Description of the task: The data below should be restated word for word, with every picture omitted.

Supplied entries:
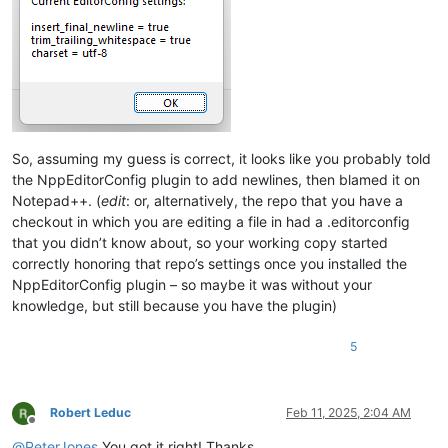
So, assuming my guess is correct, it looks like you probably told
the NppEditorConfig plugin to add newlines, then blamed it on
Notepad++. (
edit
: or, alternatively, the repo that you have a
checkout in which you are editing a file in had a .editorconfig
that you didn’t know about, so your working copy started
correctly honoring that repo’s settings once you installed the
NppEditorConfig plugin – so maybe it was without your
knowledge, but still because you have the plugin)
5
Robert Leduc
Feb 11, 2025, 2:04 AM
Offline
@
PeterJones
You got it right! Thanks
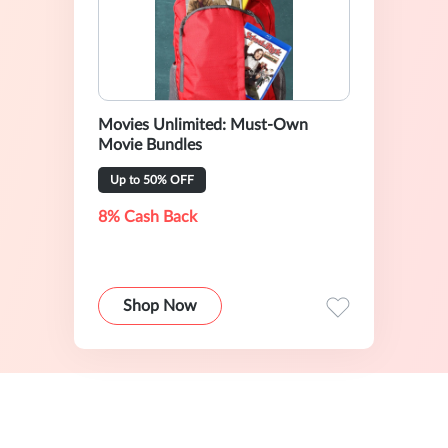
Movies Unlimited: Must-Own
Movie Bundles
Up to 50% OFF
8% Cash Back
Shop Now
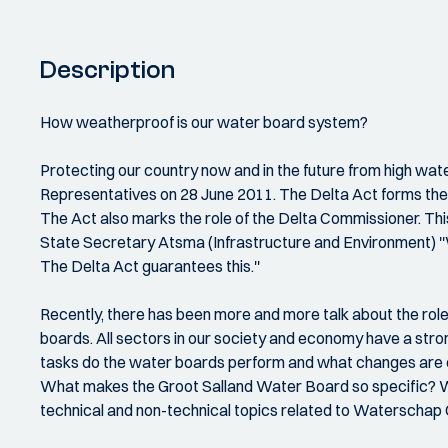
Description
How weatherproof is our water board system?
Protecting our country now and in the future from high wat
Representatives on 28 June 2011. The Delta Act forms the l
The Act also marks the role of the Delta Commissioner. Thi
State Secretary Atsma (Infrastructure and Environment) ''
The Delta Act guarantees this.''
Recently, there has been more and more talk about the roles 
boards. All sectors in our society and economy have a stro
tasks do the water boards perform and what changes are cu
What makes the Groot Salland Water Board so specific? Wha
technical and non-technical topics related to Waterschap G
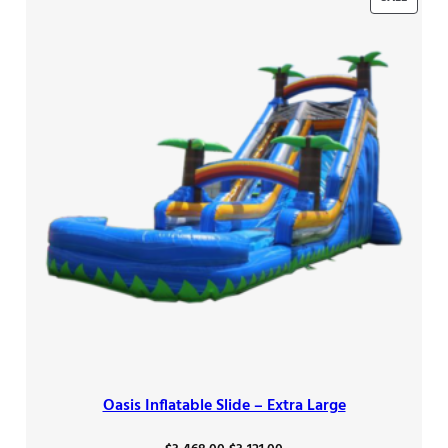
ON
SALE
Oasis Inflatable Slide – Extra Large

Response to this task:
So, assuming my guess is correct, it looks like you probably told
the NppEditorConfig plugin to add newlines, then blamed it on
Notepad++. (
edit
: or, alternatively, the repo that you have a
checkout in which you are editing a file in had a .editorconfig
that you didn’t know about, so your working copy started
correctly honoring that repo’s settings once you installed the
NppEditorConfig plugin – so maybe it was without your
knowledge, but still because you have the plugin)
5
Robert Leduc
Feb 11, 2025, 2:04 AM
Offline
@
PeterJones
You got it right! Thanks
Movies Unlimited: Must-Own
Movie Bundles
Up to 50% OFF
8% Cash Back
Shop Now
Description
How weatherproof is our water board system?
Protecting our country now and in the future from high wat
Representatives on 28 June 2011. The Delta Act forms the l
The Act also marks the role of the Delta Commissioner. Thi
State Secretary Atsma (Infrastructure and Environment) ''
The Delta Act guarantees this.''
Recently, there has been more and more talk about the roles 
boards. All sectors in our society and economy have a stro
tasks do the water boards perform and what changes are cu
What makes the Groot Salland Water Board so specific? Wha
technical and non-technical topics related to Waterschap G
ON
SALE
Oasis Inflatable Slide – Extra Large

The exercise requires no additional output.